C’est peu dire que l’on n’avait jamais rien lu d’équivalent ! Si la première partie, aussi intrigante soit-elle, n’est pas la plus évidente, Martin Mongin parvient à ferrer le lecteur et à l’entraîner dans ce qui tient à la fois du puzzle et du jeu de piste. Chacune des onze parties du récit vient, à sa façon, éclairer ce qui précède mais, paradoxalement, plus la lumière se fait sur la figure de Francis Rissin, plus ce dernier semble devenir flou. Homme providentiel de la France, manipulateur hors-pair, misogyne et vulgaire, enfant aux dons étranges, mégalomane, qui est vraiment Francis Rissin ? Existe-t-il seulement ? Et, si oui, combien est-il ? (oui, je sais, ça fait bizarre).

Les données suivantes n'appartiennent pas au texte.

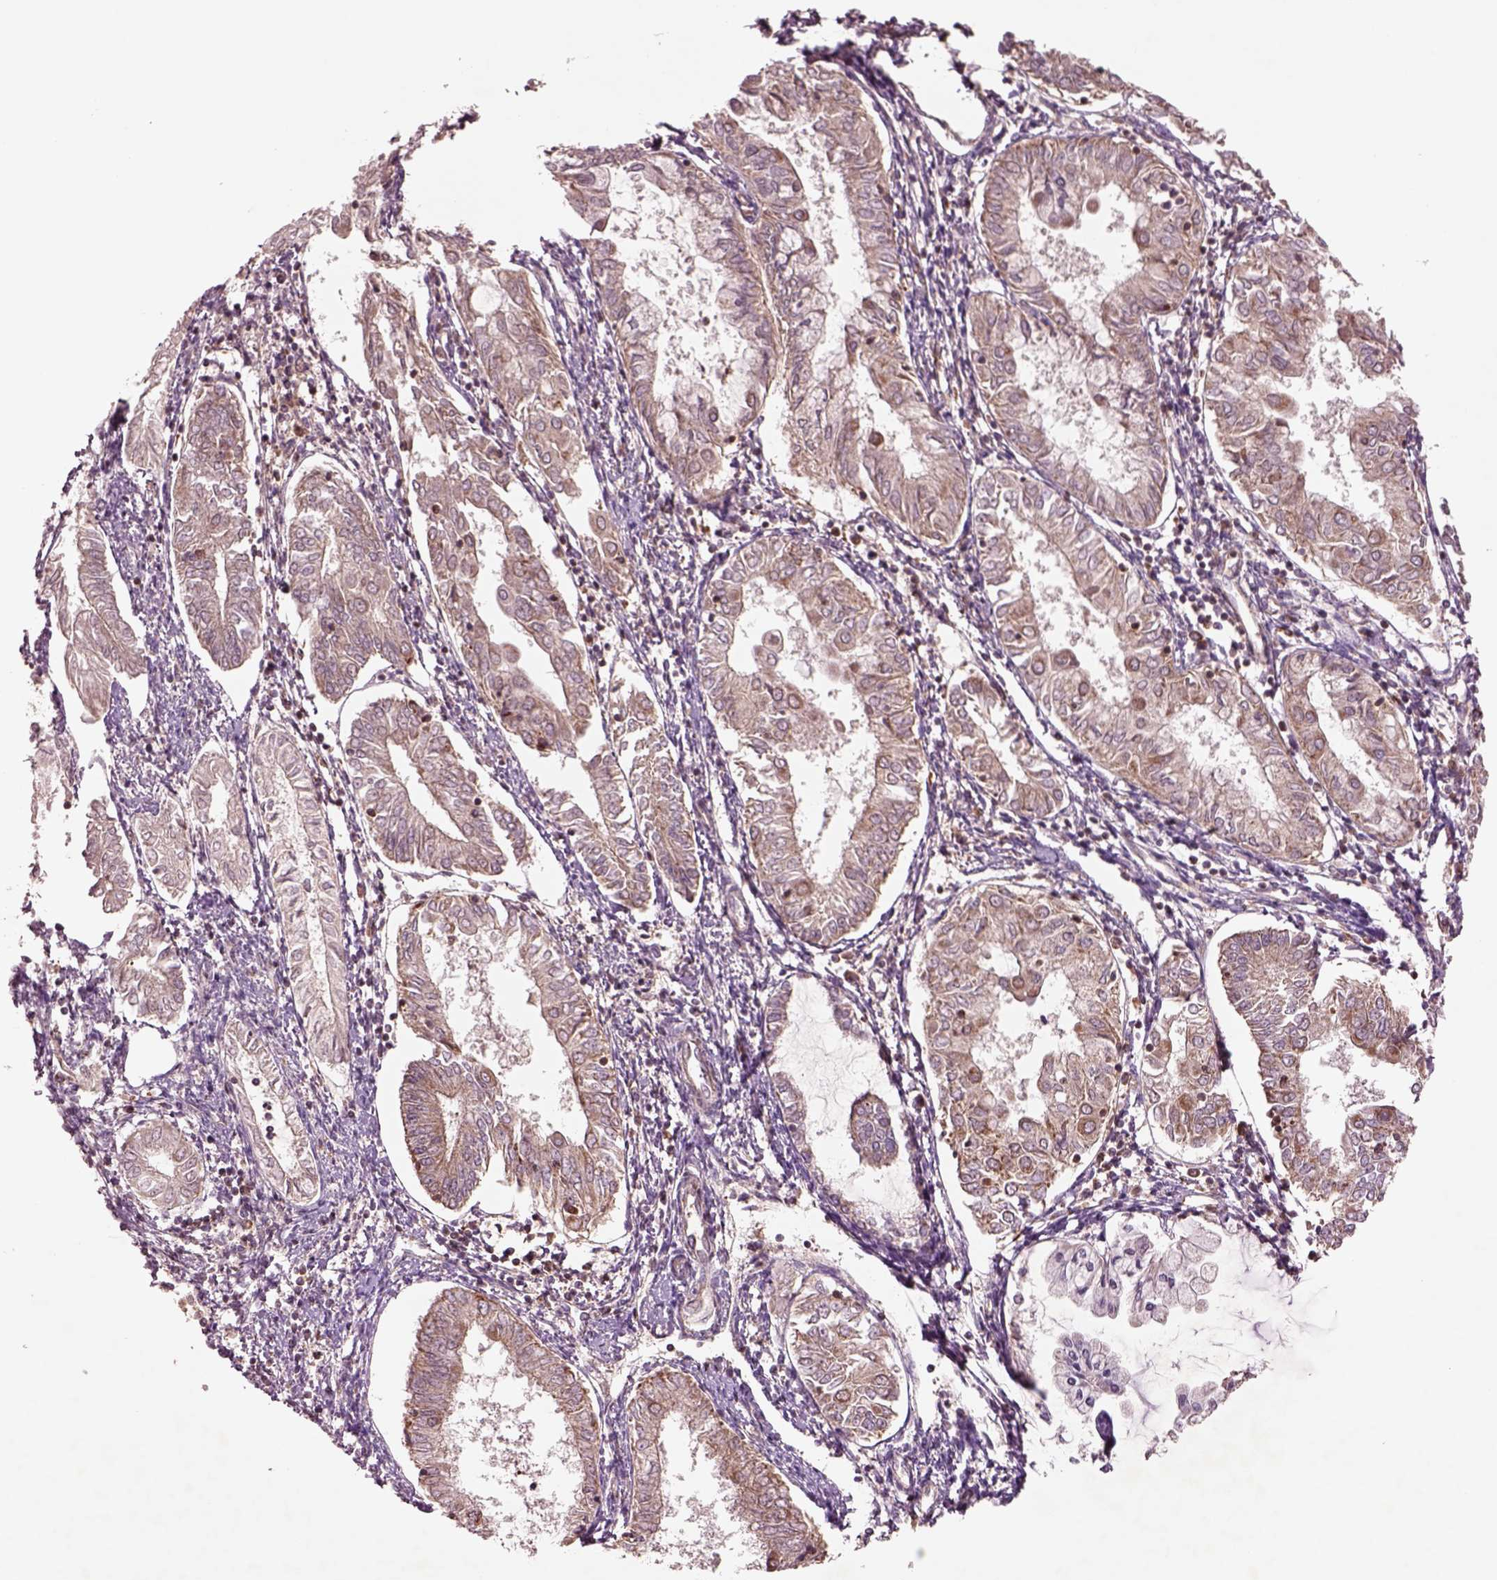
{"staining": {"intensity": "moderate", "quantity": ">75%", "location": "cytoplasmic/membranous"}, "tissue": "endometrial cancer", "cell_type": "Tumor cells", "image_type": "cancer", "snomed": [{"axis": "morphology", "description": "Adenocarcinoma, NOS"}, {"axis": "topography", "description": "Endometrium"}], "caption": "Moderate cytoplasmic/membranous expression is present in about >75% of tumor cells in endometrial cancer. (DAB = brown stain, brightfield microscopy at high magnification).", "gene": "SLC25A5", "patient": {"sex": "female", "age": 68}}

« Ce sont eux, les héros. Moi, je n’ai jamais été qu’une idée abstraite, une force invisible, un principe directeur, une puissance secrète mais qui les faisait avancer, qui les faisait regarder plus loin. Je les ai aidés à ma manière; mais pas de quoi faire de moi leur égal, pas de quoi les rejoindre d’un bond en haut du podium. »

Fable sociale autant que politique, roman policier surréaliste, Francis Rissin analyse notre rapport à la politique et aux hommes qui la font, dissèque le processus qui nous conduit à donner notre voix à untel plutôt qu’à tel autre, éclaire la façon dont un peuple peut décider de confier les rênes du pays à un homme dont on ne sait finalement que très peu de choses. Et c’est là que Martin Mongin impressionne le plus, en livrant un roman tout sauf didactique et pesant. Il donne plutôt l’impression de s’amuser, voire de jubiler et on l’imagine en train de tirer les fils de ses marionnettes, un grand sourire aux lèvres. Et il nous offre en prime un sacré tour de France, à travers des dizaines de petites bourgades de province, dans toutes les régions, une vraie leçon de géographie.

Intelligent et ambitieux, Francis Rissin se dévore comme un excellent polar, genre dont il semble avoir assimilé les codes, la dimension philosophico-politique en plus (oui, c’est rébarbatif mais ne vous laissez pas impressionner), sans se prendre au sérieux. Il serait vraiment dommage de passer à côté d’un texte pareil, les occasions se font rares de profiter de lectures aussi enthousiasmantes.

« Peut-être que Francis Rissin était l’autre nom de Dieu ? »

Yann.

Francis Rissin, Martin Mongin, Tusitala / Pocket, 611 p. / 670 p. , 22€ / 8€70.